Dr. Cerchietti’s project centers on the role of metabolism in determining the clinical behavior of tumors, using metabolomic profiling for the study of B-cell lymphoma.
“Metabolism” is a term that refers to all the biochemical processes of an organ, tumor, or cell, that sustain life. These processes allow cells to grow, reproduce, maintain their structures and respond to environmental changes. Dr. Cerchietti’s study will reveal how — and what — the lymphoma “eats” to survive. It will also explore how these pathways can be “manipulated” in order to “starve them to death.” The goals is to ultimately launch the development of a new class of specific (and non-toxic drugs), and treatments, that could benefit patients with lymphomas.
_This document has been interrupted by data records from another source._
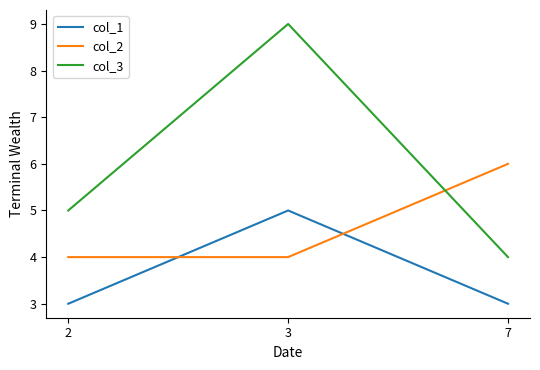

Which category has the highest value in the col_3 series?

3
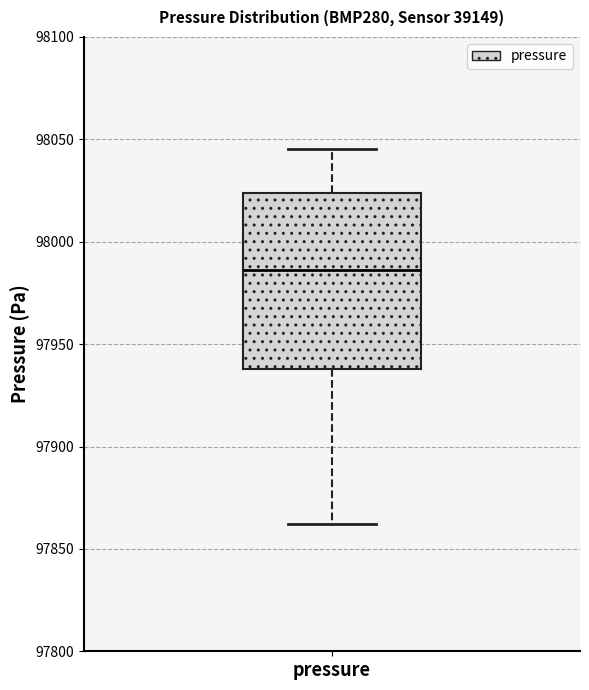

Read this box plot against the y-axis: the position of the median line, the range covered by the box, and the ends of both whiskers. The values are not printed on the chart, so give them approximately, as read against the axis.

median 97985, box 97940 to 98025, whiskers 97860 to 98045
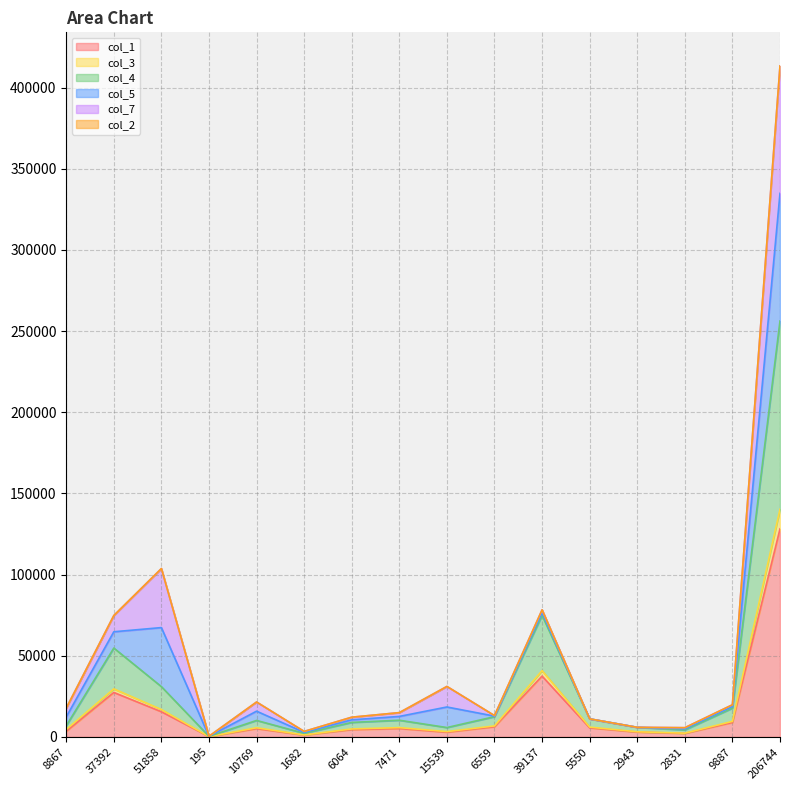

What is the total value across all series at 37392?

74780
“We will harness the power of metabolomic profiling to detect certain biological processes in patients; to ascertain whether drugs are hitting their targets in vivo; and to predict clinical outcomes in patients. I think this work has the potential to make important scientific and translational contributions to the diagnosis and treatment of B-cell lymphomas,” says Dr. Cerchietti.